Multi-state recognition pathway of the intrinsically disordered protein kinase inhibitor by protein kinase A
Abstract
In the nucleus, the spatiotemporal regulation of the catalytic subunit of cAMP-dependent protein kinase A (PKA-C) is orchestrated by an intrinsically disordered protein kinase inhibitor, PKI, which recruits the CRM1/RanGTP nuclear exporting complex. How the PKA-C/PKI complex assembles and recognizes CRM1/RanGTP is not well understood. Using NMR, SAXS, fluorescence, metadynamics, and Markov model analysis, we determined the multi-state recognition pathway for PKI. After a fast binding step in which PKA-C selects PKI's most competent conformations, PKI folds upon binding through a slow conformational rearrangement within the enzyme's binding pocket. The high-affinity and pseudo-substrate regions of PKI become more structured and the transient interactions with the kinase augment the helical content of the nuclear export sequence, which is then poised to recruit the CRM1/RanGTP complex for nuclear translocation.
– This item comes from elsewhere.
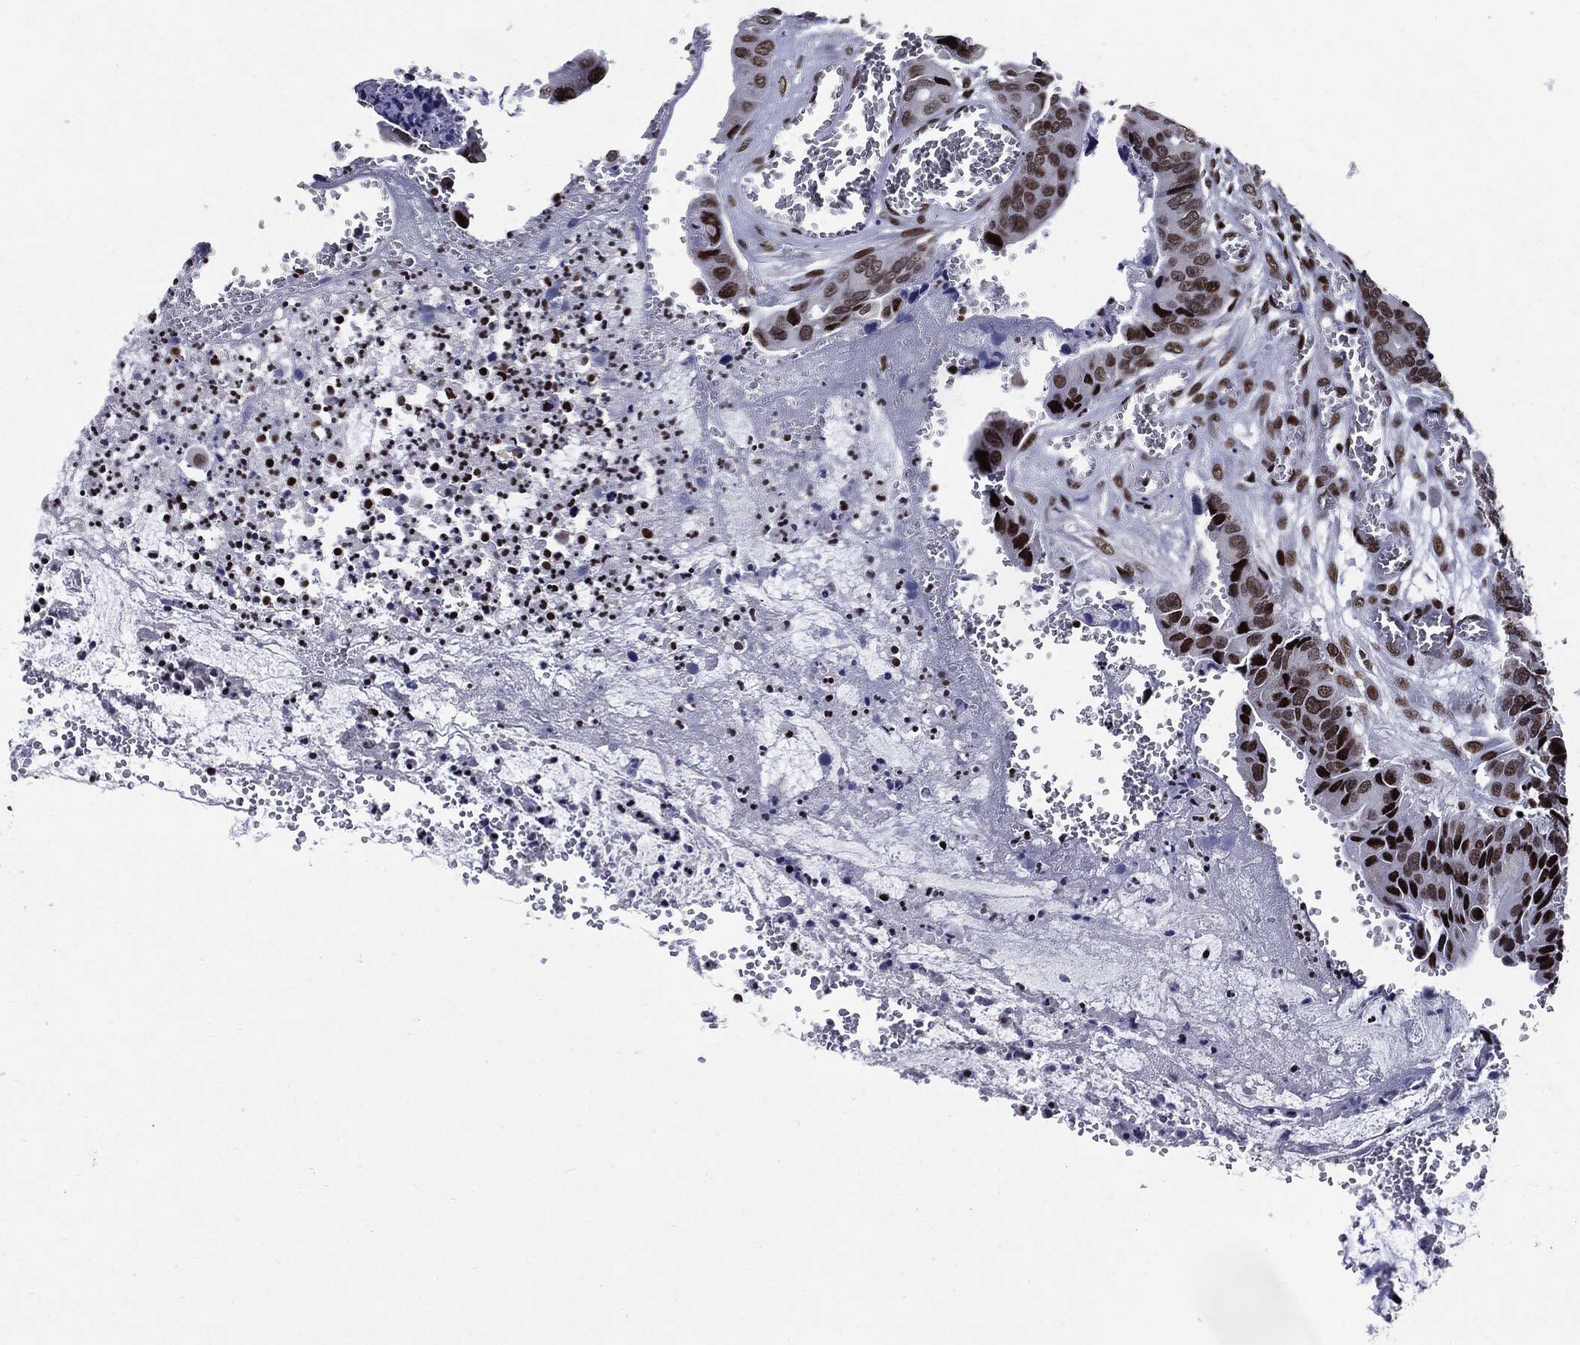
{"staining": {"intensity": "moderate", "quantity": ">75%", "location": "nuclear"}, "tissue": "colorectal cancer", "cell_type": "Tumor cells", "image_type": "cancer", "snomed": [{"axis": "morphology", "description": "Adenocarcinoma, NOS"}, {"axis": "topography", "description": "Colon"}], "caption": "A micrograph of human adenocarcinoma (colorectal) stained for a protein displays moderate nuclear brown staining in tumor cells.", "gene": "ZFP91", "patient": {"sex": "female", "age": 78}}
The multistate binding mechanism featured by PKA-C/PKI complex represents a paradigm on how disordered, ancillary proteins (or protein domains) are able to operate multiple functions such as inhibiting the kinase while recruiting other regulatory proteins for nuclear export.
Data availability
All NMR data will be deposited as NMR-Star File in the BMRB. Fluorescence data from Figures 5 and S5 will be deposited to the University of Minnesota repository site: https://conservancy.umn.edu/
Article and author information
Author details
Funding
National Institute of General Medical Sciences (GM 100310)
- Gianluigi Veglia
National Institute of General Medical Sciences (GM 46736)
- Jiali Gao
The funders had no role in study design, data collection and interpretation, or the decision to submit the work for publication.
Reviewing Editor
- Lewis E Kay, University of Toronto, Canada
Publication history
- Received: January 30, 2020
- Accepted: April 27, 2020
- Accepted Manuscript published: April 27, 2020 (version 1)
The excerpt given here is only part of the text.